> WHAT YOU WILL DO
Update the listing by changing every "y-axis" to "vertical axis" and leaving everything else unchanged.

::: DATASET ENTRIES

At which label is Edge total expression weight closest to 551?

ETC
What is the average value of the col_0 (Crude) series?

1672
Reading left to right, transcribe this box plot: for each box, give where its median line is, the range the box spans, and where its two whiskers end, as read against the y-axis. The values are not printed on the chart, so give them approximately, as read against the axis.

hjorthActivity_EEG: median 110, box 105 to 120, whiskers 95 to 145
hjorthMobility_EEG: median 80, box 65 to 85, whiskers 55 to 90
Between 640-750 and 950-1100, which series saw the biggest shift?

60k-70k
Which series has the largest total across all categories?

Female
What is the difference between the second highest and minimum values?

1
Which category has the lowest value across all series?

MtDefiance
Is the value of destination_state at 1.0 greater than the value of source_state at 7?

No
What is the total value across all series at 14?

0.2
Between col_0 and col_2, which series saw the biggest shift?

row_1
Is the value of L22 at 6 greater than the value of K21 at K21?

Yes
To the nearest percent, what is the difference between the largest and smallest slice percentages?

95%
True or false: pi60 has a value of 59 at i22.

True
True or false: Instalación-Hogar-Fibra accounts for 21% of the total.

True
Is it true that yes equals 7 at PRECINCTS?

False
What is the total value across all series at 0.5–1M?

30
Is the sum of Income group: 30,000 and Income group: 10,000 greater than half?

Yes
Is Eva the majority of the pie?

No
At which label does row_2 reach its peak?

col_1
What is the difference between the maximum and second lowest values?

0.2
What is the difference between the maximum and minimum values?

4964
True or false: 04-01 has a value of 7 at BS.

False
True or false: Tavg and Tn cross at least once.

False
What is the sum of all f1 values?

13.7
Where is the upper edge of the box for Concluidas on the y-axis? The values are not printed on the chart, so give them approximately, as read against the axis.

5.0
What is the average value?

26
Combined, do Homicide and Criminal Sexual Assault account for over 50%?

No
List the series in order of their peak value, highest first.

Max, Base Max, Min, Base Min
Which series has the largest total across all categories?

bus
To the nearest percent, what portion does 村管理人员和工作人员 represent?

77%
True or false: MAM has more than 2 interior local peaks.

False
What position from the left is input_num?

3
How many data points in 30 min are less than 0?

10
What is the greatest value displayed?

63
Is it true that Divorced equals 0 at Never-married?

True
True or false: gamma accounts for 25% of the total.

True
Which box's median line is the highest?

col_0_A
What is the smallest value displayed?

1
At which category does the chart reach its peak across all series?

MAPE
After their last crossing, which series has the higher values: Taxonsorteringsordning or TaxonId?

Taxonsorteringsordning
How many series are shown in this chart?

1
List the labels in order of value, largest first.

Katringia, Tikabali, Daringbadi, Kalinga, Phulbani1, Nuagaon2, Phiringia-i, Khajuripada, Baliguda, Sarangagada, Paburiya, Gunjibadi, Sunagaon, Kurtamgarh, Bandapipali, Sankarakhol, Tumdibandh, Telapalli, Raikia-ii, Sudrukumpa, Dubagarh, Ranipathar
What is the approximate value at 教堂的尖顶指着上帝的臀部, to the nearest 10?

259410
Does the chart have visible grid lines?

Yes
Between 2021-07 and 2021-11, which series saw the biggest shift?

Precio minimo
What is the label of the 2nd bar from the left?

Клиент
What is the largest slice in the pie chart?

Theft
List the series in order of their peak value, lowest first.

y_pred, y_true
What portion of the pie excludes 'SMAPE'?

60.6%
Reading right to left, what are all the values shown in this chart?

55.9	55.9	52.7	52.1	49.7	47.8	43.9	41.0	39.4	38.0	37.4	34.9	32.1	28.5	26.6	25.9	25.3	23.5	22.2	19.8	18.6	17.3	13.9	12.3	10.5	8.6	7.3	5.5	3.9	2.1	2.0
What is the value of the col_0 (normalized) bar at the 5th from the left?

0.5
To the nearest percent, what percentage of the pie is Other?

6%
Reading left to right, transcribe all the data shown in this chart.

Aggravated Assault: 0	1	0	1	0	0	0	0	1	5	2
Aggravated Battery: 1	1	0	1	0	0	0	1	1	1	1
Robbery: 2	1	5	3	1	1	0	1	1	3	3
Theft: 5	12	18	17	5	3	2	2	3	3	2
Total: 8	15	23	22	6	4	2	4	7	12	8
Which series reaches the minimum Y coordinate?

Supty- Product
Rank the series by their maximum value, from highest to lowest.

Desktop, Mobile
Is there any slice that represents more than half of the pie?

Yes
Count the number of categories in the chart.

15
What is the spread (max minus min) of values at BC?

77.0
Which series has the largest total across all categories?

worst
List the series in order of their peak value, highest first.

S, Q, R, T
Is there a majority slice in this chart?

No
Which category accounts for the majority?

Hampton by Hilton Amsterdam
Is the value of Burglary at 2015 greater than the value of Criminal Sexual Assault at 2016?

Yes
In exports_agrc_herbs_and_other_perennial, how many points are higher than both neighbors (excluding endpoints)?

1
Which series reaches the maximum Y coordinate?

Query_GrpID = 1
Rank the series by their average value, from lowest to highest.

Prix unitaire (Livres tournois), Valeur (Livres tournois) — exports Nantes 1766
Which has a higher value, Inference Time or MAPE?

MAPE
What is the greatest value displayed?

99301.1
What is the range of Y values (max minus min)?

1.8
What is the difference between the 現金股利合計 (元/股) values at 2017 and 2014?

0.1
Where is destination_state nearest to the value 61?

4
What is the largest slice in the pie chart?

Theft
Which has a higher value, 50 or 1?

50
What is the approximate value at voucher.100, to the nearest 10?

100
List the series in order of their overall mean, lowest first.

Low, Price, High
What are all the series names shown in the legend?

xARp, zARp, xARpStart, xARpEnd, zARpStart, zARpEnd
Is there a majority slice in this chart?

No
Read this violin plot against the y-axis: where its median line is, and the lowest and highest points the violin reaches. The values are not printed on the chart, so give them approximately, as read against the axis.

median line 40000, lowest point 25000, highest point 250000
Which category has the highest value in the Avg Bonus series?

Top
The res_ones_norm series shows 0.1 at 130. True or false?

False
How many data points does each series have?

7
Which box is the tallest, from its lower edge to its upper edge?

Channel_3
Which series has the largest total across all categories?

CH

::::::

> EXPECTED OUTPUT
At which label is Edge total expression weight closest to 551?

ETC
What is the average value of the col_0 (Crude) series?

1672
Reading left to right, transcribe this box plot: for each box, give where its median line is, the range the box spans, and where its two whiskers end, as read against the vertical axis. The values are not printed on the chart, so give them approximately, as read against the axis.

hjorthActivity_EEG: median 110, box 105 to 120, whiskers 95 to 145
hjorthMobility_EEG: median 80, box 65 to 85, whiskers 55 to 90
Between 640-750 and 950-1100, which series saw the biggest shift?

60k-70k
Which series has the largest total across all categories?

Female
What is the difference between the second highest and minimum values?

1
Which category has the lowest value across all series?

MtDefiance
Is the value of destination_state at 1.0 greater than the value of source_state at 7?

No
What is the total value across all series at 14?

0.2
Between col_0 and col_2, which series saw the biggest shift?

row_1
Is the value of L22 at 6 greater than the value of K21 at K21?

Yes
To the nearest percent, what is the difference between the largest and smallest slice percentages?

95%
True or false: pi60 has a value of 59 at i22.

True
True or false: Instalación-Hogar-Fibra accounts for 21% of the total.

True
Is it true that yes equals 7 at PRECINCTS?

False
What is the total value across all series at 0.5–1M?

30
Is the sum of Income group: 30,000 and Income group: 10,000 greater than half?

Yes
Is Eva the majority of the pie?

No
At which label does row_2 reach its peak?

col_1
What is the difference between the maximum and second lowest values?

0.2
What is the difference between the maximum and minimum values?

4964
True or false: 04-01 has a value of 7 at BS.

False
True or false: Tavg and Tn cross at least once.

False
What is the sum of all f1 values?

13.7
Where is the upper edge of the box for Concluidas on the vertical axis? The values are not printed on the chart, so give them approximately, as read against the axis.

5.0
What is the average value?

26
Combined, do Homicide and Criminal Sexual Assault account for over 50%?

No
List the series in order of their peak value, highest first.

Max, Base Max, Min, Base Min
Which series has the largest total across all categories?

bus
To the nearest percent, what portion does 村管理人员和工作人员 represent?

77%
True or false: MAM has more than 2 interior local peaks.

False
What position from the left is input_num?

3
How many data points in 30 min are less than 0?

10
What is the greatest value displayed?

63
Is it true that Divorced equals 0 at Never-married?

True
True or false: gamma accounts for 25% of the total.

True
Which box's median line is the highest?

col_0_A
What is the smallest value displayed?

1
At which category does the chart reach its peak across all series?

MAPE
After their last crossing, which series has the higher values: Taxonsorteringsordning or TaxonId?

Taxonsorteringsordning
How many series are shown in this chart?

1
List the labels in order of value, largest first.

Katringia, Tikabali, Daringbadi, Kalinga, Phulbani1, Nuagaon2, Phiringia-i, Khajuripada, Baliguda, Sarangagada, Paburiya, Gunjibadi, Sunagaon, Kurtamgarh, Bandapipali, Sankarakhol, Tumdibandh, Telapalli, Raikia-ii, Sudrukumpa, Dubagarh, Ranipathar
What is the approximate value at 教堂的尖顶指着上帝的臀部, to the nearest 10?

259410
Does the chart have visible grid lines?

Yes
Between 2021-07 and 2021-11, which series saw the biggest shift?

Precio minimo
What is the label of the 2nd bar from the left?

Клиент
What is the largest slice in the pie chart?

Theft
List the series in order of their peak value, lowest first.

y_pred, y_true
What portion of the pie excludes 'SMAPE'?

60.6%
Reading right to left, what are all the values shown in this chart?

55.9	55.9	52.7	52.1	49.7	47.8	43.9	41.0	39.4	38.0	37.4	34.9	32.1	28.5	26.6	25.9	25.3	23.5	22.2	19.8	18.6	17.3	13.9	12.3	10.5	8.6	7.3	5.5	3.9	2.1	2.0
What is the value of the col_0 (normalized) bar at the 5th from the left?

0.5
To the nearest percent, what percentage of the pie is Other?

6%
Reading left to right, transcribe all the data shown in this chart.

Aggravated Assault: 0	1	0	1	0	0	0	0	1	5	2
Aggravated Battery: 1	1	0	1	0	0	0	1	1	1	1
Robbery: 2	1	5	3	1	1	0	1	1	3	3
Theft: 5	12	18	17	5	3	2	2	3	3	2
Total: 8	15	23	22	6	4	2	4	7	12	8
Which series reaches the minimum Y coordinate?

Supty- Product
Rank the series by their maximum value, from highest to lowest.

Desktop, Mobile
Is there any slice that represents more than half of the pie?

Yes
Count the number of categories in the chart.

15
What is the spread (max minus min) of values at BC?

77.0
Which series has the largest total across all categories?

worst
List the series in order of their peak value, highest first.

S, Q, R, T
Is there a majority slice in this chart?

No
Which category accounts for the majority?

Hampton by Hilton Amsterdam
Is the value of Burglary at 2015 greater than the value of Criminal Sexual Assault at 2016?

Yes
In exports_agrc_herbs_and_other_perennial, how many points are higher than both neighbors (excluding endpoints)?

1
Which series reaches the maximum Y coordinate?

Query_GrpID = 1
Rank the series by their average value, from lowest to highest.

Prix unitaire (Livres tournois), Valeur (Livres tournois) — exports Nantes 1766
Which has a higher value, Inference Time or MAPE?

MAPE
What is the greatest value displayed?

99301.1
What is the range of Y values (max minus min)?

1.8
What is the difference between the 現金股利合計 (元/股) values at 2017 and 2014?

0.1
Where is destination_state nearest to the value 61?

4
What is the largest slice in the pie chart?

Theft
Which has a higher value, 50 or 1?

50
What is the approximate value at voucher.100, to the nearest 10?

100
List the series in order of their overall mean, lowest first.

Low, Price, High
What are all the series names shown in the legend?

xARp, zARp, xARpStart, xARpEnd, zARpStart, zARpEnd
Is there a majority slice in this chart?

No
Read this violin plot against the vertical axis: where its median line is, and the lowest and highest points the violin reaches. The values are not printed on the chart, so give them approximately, as read against the axis.

median line 40000, lowest point 25000, highest point 250000
Which category has the highest value in the Avg Bonus series?

Top
The res_ones_norm series shows 0.1 at 130. True or false?

False
How many data points does each series have?

7
Which box is the tallest, from its lower edge to its upper edge?

Channel_3
Which series has the largest total across all categories?

CH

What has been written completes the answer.